Valerie Washington, the assistant city manager who oversees the fire department, said the firefighters association has raised some valid concerns, and she thinks the evaluation by the ad hoc committee and the independent consultant will lead to changes that need to happen in Fort Worth’s EMS system.

“I believe that it’s definitely going to be something different from what it is now,” Washington said. “I don’t know what that is, but I’m anticipating that there will be some, you know, some pretty big changes just to ensure that we do have ... a sustainable (EMS) system that meets the needs of our community.”

Washington said the city has been watching MedStar’s finances pretty closely the last couple of years and trying to figure out the best way to help the agency. MedStar coming forward and asking for funding gave city leaders the opportunity to get more involved, she said.

“We’re motivated to provide that transitional funding because we do not want our residents and visitors and businesses to see any difference in service levels,” she said.

After MedStar approached the city with the request for $6 million, Washington worked with MedStar, the fire department and the budget office to lower the amount to the $4.2 million that’s now in the proposed budget.

Washington said the reduced figure came from “very specific calculation and discussion,” and was based on the amount of reserve funds MedStar was having to spend each month, $350,000, multiplied by 12.

“We have a duty to our taxpayers and our elected officials to ensure that what we’re bringing forward we can defend,” she said. “And that was where we landed and felt that we had something defensible that we could talk to our elected officials about.”
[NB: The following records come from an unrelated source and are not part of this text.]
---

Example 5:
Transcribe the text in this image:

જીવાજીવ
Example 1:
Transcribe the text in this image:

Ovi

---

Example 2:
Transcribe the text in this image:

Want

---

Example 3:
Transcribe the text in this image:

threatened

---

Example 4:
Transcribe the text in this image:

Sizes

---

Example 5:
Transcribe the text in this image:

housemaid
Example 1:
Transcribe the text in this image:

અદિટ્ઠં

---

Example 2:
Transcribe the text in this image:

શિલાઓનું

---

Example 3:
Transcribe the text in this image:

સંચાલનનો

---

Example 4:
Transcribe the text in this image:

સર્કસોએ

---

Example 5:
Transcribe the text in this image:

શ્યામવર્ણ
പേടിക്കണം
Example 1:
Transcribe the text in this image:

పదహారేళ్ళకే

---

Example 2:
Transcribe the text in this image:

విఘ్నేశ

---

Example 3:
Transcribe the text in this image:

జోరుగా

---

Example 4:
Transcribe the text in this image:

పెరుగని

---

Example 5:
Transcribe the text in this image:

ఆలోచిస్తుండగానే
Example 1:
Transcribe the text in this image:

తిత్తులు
Washington said there has also been conversation with the other cities MedStar services to help with the transitional funding. Any amount they contribute would reduce the amount Fort Worth would have to pay, Washington said, but it would not increase the $4.2 million.
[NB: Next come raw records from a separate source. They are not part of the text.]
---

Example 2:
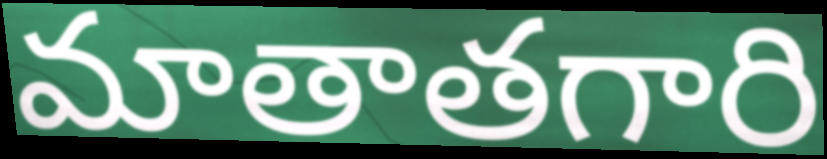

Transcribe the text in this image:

మాతాతగారి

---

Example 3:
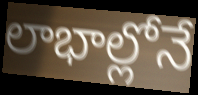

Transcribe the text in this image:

లాభాల్లోనే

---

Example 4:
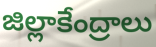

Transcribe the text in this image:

జిల్లాకేంద్రాలు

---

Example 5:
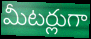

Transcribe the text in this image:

మీటర్లుగా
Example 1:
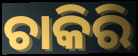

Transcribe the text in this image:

ଚାକିରି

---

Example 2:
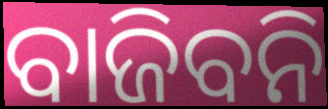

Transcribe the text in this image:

ବାଜିବନି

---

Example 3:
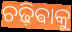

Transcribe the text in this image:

ଚଢ଼ିଵାକୁ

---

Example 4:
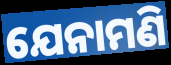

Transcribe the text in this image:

ଯେନାମଣି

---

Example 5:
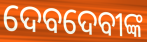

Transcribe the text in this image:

ଦେବଦେବୀଙ୍କ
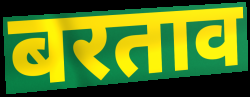
बरताव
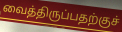
வைத்திருப்பதற்குச்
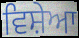
ਵਿਸ਼ੇਆ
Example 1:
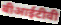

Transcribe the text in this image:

बीआईटीवी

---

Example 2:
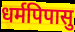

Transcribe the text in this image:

धर्मपिपासु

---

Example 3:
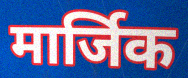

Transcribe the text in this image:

मार्जिक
The money for the transitional funding is in the non-departmental fund of the 2024 budget, Washington said. Even if it passes Tuesday’s vote, it would require another vote before the money could be turned over to MedStar.

“We would do an appropriation from what we call our non-departmental fund and that would be a separate mayor and council action,” Washington said.

Washington said city officials are still working through how and how often they would disburse the funds to MedStar.

“It definitely wouldn’t be a whole check, but maybe something on a monthly or quarterly basis where there would be, you know, a review of expenditures and revenues and kind of a reconciliation that would be done before we disbursed funds out,” she said.